In the middle of 2020, as the first wave of the Covid-19 pandemic was raging all around India, a Group of Ministers from Prime Minister Narendra Modi’s administration met six times to figure out how to “neutralise the people who are writing against the government”.

In most democracies, the idea of government officials and pro-government mediapersons gathering to discuss strategies to limit fundamental freedoms – and then putting their thoughts on paper – would be cause for a major scandal.

In Modi’s India, however, such behaviour is depressingly commonplace.

Consider the last few weeks alone.

On Wednesday, the Enforcement Directorate, the government’s economic investigation agency, conducted raids at the home and office of Harsh Mander, one of India’s pre-eminent human rights activists. On September 10, the Income Tax department raided the offices of Newslaundry and NewsClick, two news organisations that have been unafraid to call out government excesses. And on September 7, Uttar Pradesh police filed a police case against journalist Rana Ayyub for allegedly cheating donors her Covid-19 relief initiative, based on a complaint by a vitriolic organisation that calls itself Hindu IT Cell.

The government insists, as might be expected, that none of these actions are politically motivated, and that the law is simply following its course. Yet anyone who has observed the actions of India’s investigation agencies over the last few years, particularly in how the government has wielded them against political opponents, would know that the legal argument is simply a facade for targeted intimidatory tactics.

When the shoe is on the other foot, the government suddenly shows no interest in letting the law follow its course.

It has refused to investigate credible evidence, as identified by an American digital forensic firm, that malware was planted on the computer of Rona Wilson and other activists in the Bhima Koregaon case. It has repeatedly stonewalled the simplest of questions on the Pegasus leaks, which seem to suggest that the government was using spyware against political opponents, journalists and activists.

It has shown no interest in looking into allegations that Union Minister Nitin Gadkari was gifted a bus by a Swedish automobile manufacturer in the hopes of winning contracts, even though the company has officially admitted to misconduct in India. In 2019, the Print carried a story making this point, listing out seven politicians with corruption charges who would not be raided by the government, underlining the clear political bias in the way investigating agencies are used.

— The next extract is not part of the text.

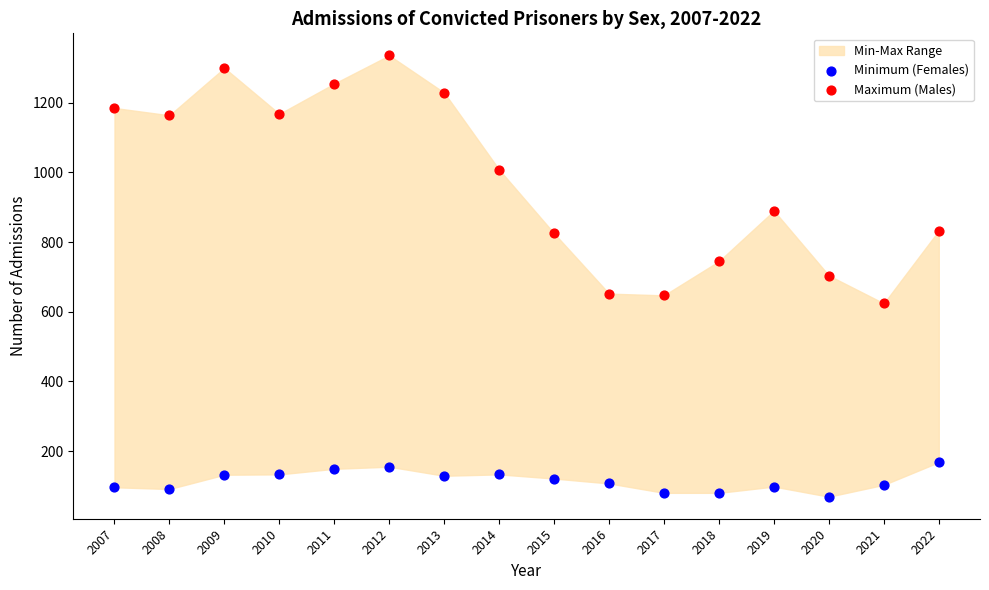

Across all data points, what is the range of Y values (max minus min)?

1267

Instead, the government has steadily sought to exert more control over the the media, bringing in regulations that have been called unconstitutional and encouraging the frivolous filing of police cases against those who raise questions.

The government’s attacks on free speech and its attempt to create an environment where criticism is not tolerated has not gone unnoticed globally. As Aakar Patel recently pointed out,

“In the Economist Intelligence Unit “Democracy Index”, India has fallen from 27 to 53; on the CIVICUS National Civic Space Ratings, India has gone from “Obstructed” to “Repressed”; on the Freedom House Freedom in the World, India has gone from “Free” to “Partly Free”, and Kashmir from “Partly Free” to “Not Free”; on the Access to Info RTI Ratings index, India has fallen four places for being “less transparent” in government; on the Pew Religious Restrictions both social hostility and religious restrictions have worsened; on the Reporters Without Borders World Press Freedom Index it has fallen two places; on the University of Gothenburg V-Dem Index India fell in “one of the most dramatic shifts among all countries in the world over the past 10 years”.”

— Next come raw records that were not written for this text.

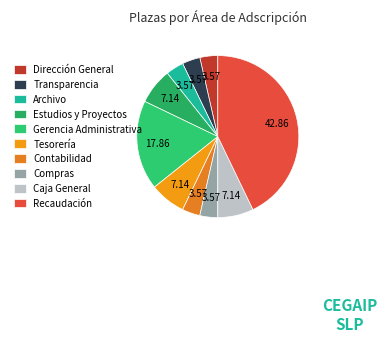

How many slices are in this pie chart?

10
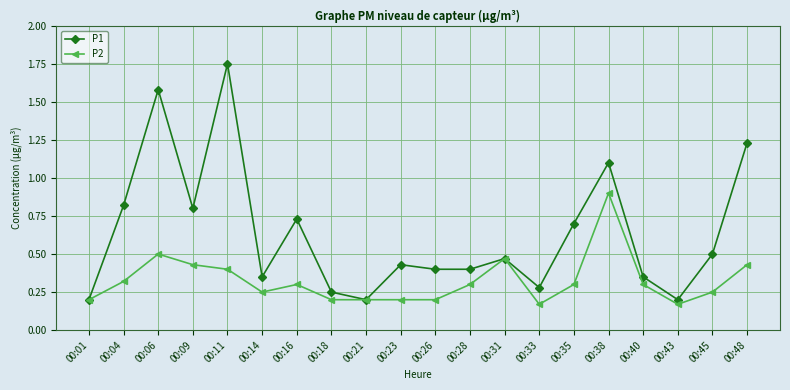

Is it true that P1 equals 0.3 at 00:28?

False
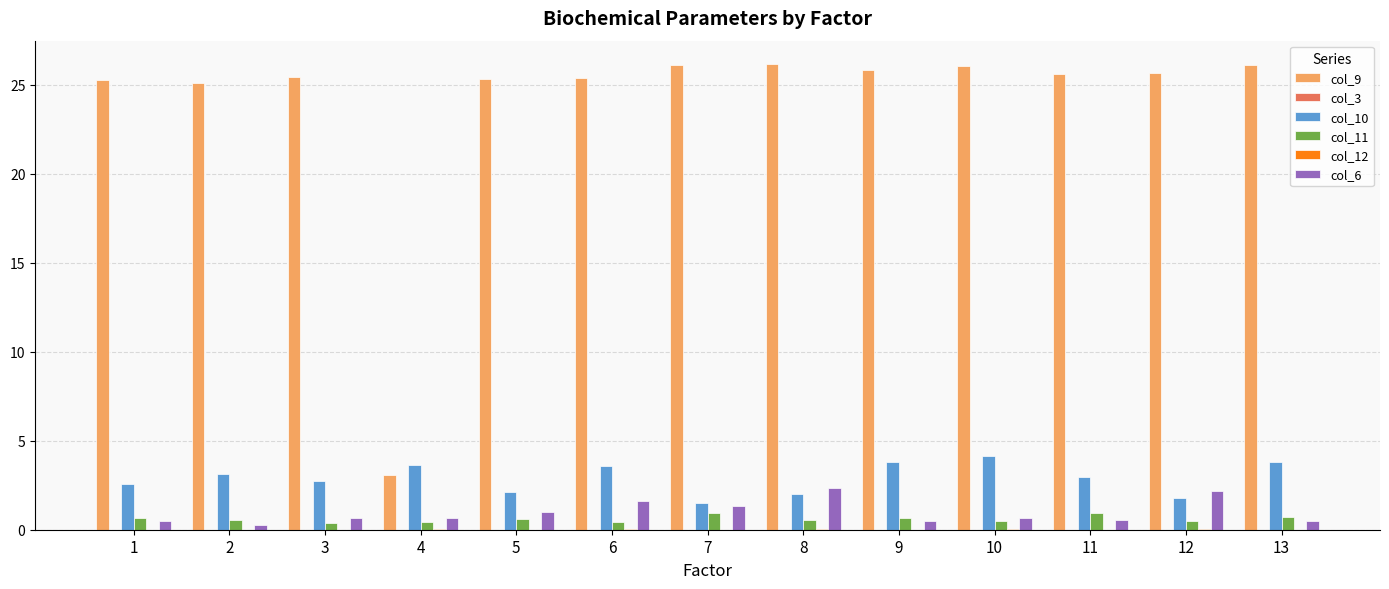

What is the maximum value shown in the chart?

26.2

While the latest actions against Mander, Ayyub and the news organisations have been condemned by civil society and international bodies, there appears to be little expectation that voices within government – or the judiciary – will speak up to defend the values protecting speech and dissent enshrined in the Constitution.

Instead, India seems to quite firmly be going down the path of further state intimidation. Modi’s government has evidently decided that the way to solve the many problems facing India – from economic concerns to healthcare struggles – is to suppress those who might speak the truth about them.

The country saw how well that went in April and May, when governments first tried to insist that the Covid-19 crisis was still under control. Predictably, the news organisation that did some of the most revelatory coverage of the horrific scenes and government failure at the time was raided by income tax authorities months later.

With the BJP leadership resorting to desperate measures to regain control of the narrative, like replacing a number of chief ministers and mounting a massive propaganda effort to shore up Modi’s image, it is unlikely to change its tone towards those asking questions anytime soon.